EU air quality improves, but problems remain
Air pollution from nitrogen oxide, notably from transport, fell by 34 percent between 2009 and 2018.
Air quality in Europe improved over the last decade, according to a report by the European Environment Agency published Monday.
Poor air and especially exposure to fine particulate matter led to about 379,000 deaths across the bloc in 2018, according to the EEA assessment. That’s 60,000 fewer than in 2009.
“It is good news that air quality is improving,” said Environment Commissioner Virginijus Sinkevičius, adding: “but we can’t ignore the downside: the number of premature deaths in Europe due to air pollution is still far too high.”

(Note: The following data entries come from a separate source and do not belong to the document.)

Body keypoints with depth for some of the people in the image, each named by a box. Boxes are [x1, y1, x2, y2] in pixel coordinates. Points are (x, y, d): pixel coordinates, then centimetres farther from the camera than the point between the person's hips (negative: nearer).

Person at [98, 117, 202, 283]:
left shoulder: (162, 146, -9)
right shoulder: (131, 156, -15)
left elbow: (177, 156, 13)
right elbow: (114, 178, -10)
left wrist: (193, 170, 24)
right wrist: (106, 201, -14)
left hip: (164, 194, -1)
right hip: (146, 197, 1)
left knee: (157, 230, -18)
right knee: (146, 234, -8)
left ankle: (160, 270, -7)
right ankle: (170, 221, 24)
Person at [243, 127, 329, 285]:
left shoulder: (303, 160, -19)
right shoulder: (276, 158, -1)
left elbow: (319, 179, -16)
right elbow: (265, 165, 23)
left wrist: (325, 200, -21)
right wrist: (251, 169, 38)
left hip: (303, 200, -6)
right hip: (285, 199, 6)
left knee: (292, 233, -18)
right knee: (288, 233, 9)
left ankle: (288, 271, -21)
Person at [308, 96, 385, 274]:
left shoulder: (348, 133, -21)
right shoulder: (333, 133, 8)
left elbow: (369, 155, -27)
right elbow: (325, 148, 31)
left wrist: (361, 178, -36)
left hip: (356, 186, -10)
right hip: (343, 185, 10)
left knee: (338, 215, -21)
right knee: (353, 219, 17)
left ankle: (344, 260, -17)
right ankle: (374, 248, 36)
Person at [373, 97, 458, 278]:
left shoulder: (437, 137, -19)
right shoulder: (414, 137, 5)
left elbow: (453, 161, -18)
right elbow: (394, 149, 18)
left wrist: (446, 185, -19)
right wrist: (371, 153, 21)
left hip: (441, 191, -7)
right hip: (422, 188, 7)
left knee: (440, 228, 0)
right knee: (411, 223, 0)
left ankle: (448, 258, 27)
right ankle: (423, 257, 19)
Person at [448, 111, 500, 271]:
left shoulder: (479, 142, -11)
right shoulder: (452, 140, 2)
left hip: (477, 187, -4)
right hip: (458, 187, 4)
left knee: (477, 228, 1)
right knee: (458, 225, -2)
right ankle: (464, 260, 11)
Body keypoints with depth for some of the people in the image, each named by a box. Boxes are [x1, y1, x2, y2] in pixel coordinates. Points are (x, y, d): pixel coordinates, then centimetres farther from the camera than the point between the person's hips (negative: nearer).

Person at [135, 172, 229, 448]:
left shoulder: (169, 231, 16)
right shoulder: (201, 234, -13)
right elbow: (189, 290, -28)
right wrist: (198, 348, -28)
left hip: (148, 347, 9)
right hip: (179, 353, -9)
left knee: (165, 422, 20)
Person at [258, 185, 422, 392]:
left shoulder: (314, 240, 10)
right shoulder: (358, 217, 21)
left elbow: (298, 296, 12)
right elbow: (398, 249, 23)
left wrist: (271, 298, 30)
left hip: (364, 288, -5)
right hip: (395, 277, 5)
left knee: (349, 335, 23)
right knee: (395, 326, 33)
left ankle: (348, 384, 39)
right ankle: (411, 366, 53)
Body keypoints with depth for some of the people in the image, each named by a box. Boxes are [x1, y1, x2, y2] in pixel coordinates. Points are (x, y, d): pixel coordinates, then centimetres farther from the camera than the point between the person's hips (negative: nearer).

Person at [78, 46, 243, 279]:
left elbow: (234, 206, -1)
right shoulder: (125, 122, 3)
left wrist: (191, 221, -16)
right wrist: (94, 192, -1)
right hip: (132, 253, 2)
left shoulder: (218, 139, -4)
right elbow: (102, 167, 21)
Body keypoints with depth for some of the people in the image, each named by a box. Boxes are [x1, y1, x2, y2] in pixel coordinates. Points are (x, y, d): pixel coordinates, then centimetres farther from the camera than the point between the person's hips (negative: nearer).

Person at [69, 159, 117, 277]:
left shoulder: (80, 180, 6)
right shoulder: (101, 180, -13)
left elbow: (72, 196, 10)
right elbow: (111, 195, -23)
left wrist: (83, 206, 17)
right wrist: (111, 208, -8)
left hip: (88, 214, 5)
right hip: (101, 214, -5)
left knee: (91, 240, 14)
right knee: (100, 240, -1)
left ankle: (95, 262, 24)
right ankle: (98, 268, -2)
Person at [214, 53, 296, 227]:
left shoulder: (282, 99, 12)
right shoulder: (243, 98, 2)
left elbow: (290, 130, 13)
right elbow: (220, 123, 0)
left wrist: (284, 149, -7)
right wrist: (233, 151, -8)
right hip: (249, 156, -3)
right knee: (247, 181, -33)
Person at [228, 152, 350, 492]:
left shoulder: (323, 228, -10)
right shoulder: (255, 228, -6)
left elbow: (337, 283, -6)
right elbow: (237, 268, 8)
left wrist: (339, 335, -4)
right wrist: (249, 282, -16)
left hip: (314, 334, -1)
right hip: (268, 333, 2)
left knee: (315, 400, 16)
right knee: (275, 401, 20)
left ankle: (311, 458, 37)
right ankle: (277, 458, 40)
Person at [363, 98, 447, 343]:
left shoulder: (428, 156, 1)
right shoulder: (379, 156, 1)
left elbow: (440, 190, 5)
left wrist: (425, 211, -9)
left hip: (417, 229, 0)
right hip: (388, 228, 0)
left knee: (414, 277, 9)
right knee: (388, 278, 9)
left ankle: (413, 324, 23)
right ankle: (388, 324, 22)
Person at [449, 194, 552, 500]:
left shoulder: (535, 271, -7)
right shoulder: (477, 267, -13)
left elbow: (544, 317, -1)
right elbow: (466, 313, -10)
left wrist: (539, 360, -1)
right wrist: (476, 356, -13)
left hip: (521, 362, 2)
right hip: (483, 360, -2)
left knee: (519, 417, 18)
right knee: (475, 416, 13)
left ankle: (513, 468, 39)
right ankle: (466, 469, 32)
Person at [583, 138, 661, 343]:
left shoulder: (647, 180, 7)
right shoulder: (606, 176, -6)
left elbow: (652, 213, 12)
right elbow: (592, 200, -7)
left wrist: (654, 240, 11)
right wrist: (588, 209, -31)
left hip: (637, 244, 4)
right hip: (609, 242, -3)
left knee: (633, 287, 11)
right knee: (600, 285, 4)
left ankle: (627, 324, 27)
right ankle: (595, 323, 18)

Air pollution from nitrogen oxide, notably from transport, fell by 34 percent between 2009 and 2018. Pollution from the energy sector also decreased: sulfur dioxide emissions from burning fossil fuels were down 79 percent since 2000.
However, there was less progress in the agricultural sector; emissions from ammonia — used as a fertilizer — fell by only 10 percent over the last decade.
Lockdowns related to the coronavirus pandemic temporarily improved air quality across the EU, the EEA said, noting that “reductions were greatest where lockdown measures were more severe, i.e. in Spain, Italy and France.”
But the EEA noted that “there remains a gap between EU’s legal air quality limits and [World Health Organization] guidelines,” which are tighter. The Commission said it will address this issue by revising EU air quality standards under the Zero Pollution Action Plan expected next year. However not all EU countries back stricter standards.
The EEA also warned that air pollution has negative impacts on ecosystems, hampering EU efforts to fight climate change.